Page-level text extractions
──────────────────────────────

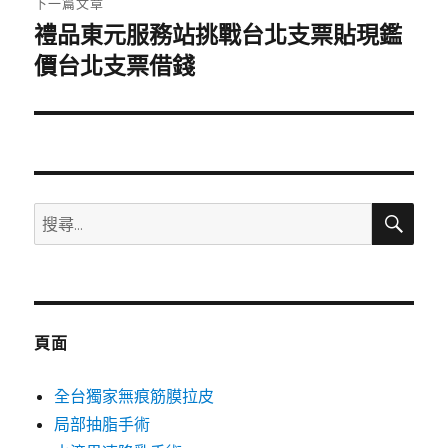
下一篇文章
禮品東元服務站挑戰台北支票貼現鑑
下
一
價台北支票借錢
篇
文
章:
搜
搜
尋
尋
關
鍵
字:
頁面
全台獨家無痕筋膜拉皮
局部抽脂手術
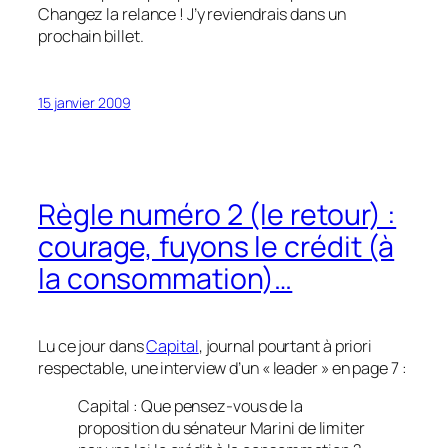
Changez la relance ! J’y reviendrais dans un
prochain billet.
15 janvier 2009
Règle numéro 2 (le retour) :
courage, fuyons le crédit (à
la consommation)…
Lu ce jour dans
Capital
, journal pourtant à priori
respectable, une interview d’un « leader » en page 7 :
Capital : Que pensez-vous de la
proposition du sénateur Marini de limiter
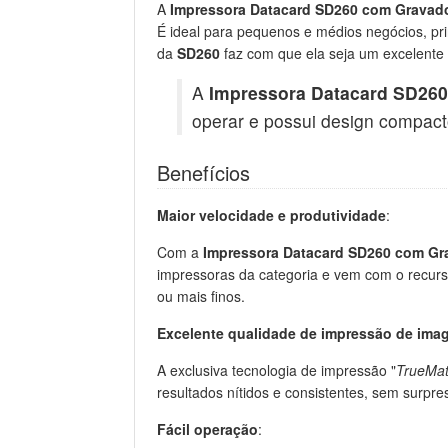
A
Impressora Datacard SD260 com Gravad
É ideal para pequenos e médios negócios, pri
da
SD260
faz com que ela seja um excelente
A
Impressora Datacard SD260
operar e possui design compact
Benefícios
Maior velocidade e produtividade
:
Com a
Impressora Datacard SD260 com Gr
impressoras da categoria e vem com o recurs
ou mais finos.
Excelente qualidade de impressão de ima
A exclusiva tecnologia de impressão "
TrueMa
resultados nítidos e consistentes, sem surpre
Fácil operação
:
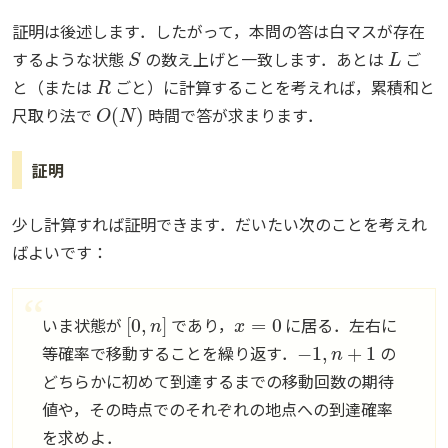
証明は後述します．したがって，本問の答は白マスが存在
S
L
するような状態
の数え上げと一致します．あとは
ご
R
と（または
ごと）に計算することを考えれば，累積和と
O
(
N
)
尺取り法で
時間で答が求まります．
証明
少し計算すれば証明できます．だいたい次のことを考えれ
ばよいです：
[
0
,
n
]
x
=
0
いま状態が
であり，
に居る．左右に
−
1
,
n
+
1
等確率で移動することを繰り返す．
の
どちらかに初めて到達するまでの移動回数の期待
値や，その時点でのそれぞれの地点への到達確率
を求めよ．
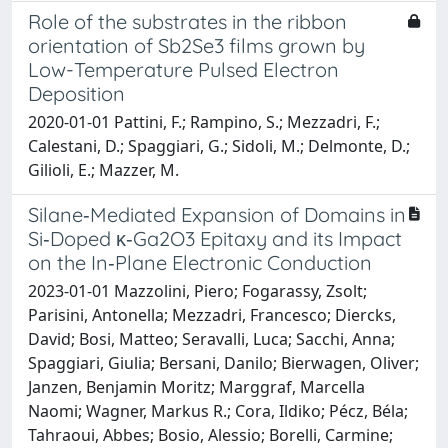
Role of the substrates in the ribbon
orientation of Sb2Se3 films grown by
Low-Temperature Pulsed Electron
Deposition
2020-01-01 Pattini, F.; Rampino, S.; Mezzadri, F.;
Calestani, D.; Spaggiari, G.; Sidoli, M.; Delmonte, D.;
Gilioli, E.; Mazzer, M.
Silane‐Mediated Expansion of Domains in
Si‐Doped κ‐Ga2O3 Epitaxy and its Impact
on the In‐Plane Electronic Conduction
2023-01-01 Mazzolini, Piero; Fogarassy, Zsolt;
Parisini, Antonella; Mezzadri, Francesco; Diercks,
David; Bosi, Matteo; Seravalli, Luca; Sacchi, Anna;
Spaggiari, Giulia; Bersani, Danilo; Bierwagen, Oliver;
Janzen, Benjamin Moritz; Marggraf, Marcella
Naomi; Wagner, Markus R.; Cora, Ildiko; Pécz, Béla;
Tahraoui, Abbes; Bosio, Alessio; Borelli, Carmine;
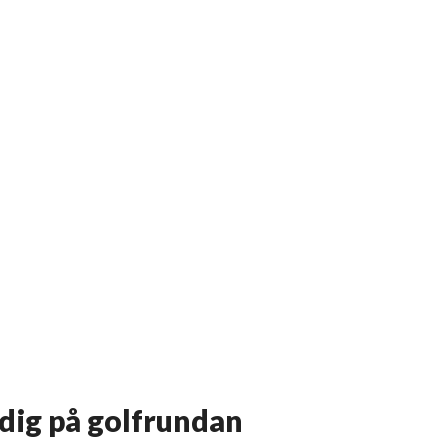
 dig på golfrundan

──────────────────────────────

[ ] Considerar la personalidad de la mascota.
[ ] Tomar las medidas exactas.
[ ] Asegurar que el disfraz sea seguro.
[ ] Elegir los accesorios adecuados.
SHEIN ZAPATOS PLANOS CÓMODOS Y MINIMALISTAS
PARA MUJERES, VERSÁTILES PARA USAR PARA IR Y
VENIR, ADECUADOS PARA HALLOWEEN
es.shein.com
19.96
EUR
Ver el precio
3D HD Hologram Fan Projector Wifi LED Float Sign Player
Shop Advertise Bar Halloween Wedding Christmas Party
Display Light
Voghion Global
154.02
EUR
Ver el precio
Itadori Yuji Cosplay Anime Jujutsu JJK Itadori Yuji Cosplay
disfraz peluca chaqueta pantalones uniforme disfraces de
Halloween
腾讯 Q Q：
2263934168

──────────────────────────────

— TASK DIRECTIONS —
Extract the lines running from the one that contains "Role of the substrates in the ribbon" through the one that contains "dig på golfrundan", both included, and reproduce them word for word. Leave out any picture markers.

— FINAL ANSWER —
Role of the substrates in the ribbon
orientation of Sb2Se3 films grown by
Low-Temperature Pulsed Electron
Deposition
2020-01-01 Pattini, F.; Rampino, S.; Mezzadri, F.;
Calestani, D.; Spaggiari, G.; Sidoli, M.; Delmonte, D.;
Gilioli, E.; Mazzer, M.
Silane‐Mediated Expansion of Domains in
Si‐Doped κ‐Ga2O3 Epitaxy and its Impact
on the In‐Plane Electronic Conduction
2023-01-01 Mazzolini, Piero; Fogarassy, Zsolt;
Parisini, Antonella; Mezzadri, Francesco; Diercks,
David; Bosi, Matteo; Seravalli, Luca; Sacchi, Anna;
Spaggiari, Giulia; Bersani, Danilo; Bierwagen, Oliver;
Janzen, Benjamin Moritz; Marggraf, Marcella
Naomi; Wagner, Markus R.; Cora, Ildiko; Pécz, Béla;
Tahraoui, Abbes; Bosio, Alessio; Borelli, Carmine;
 dig på golfrundan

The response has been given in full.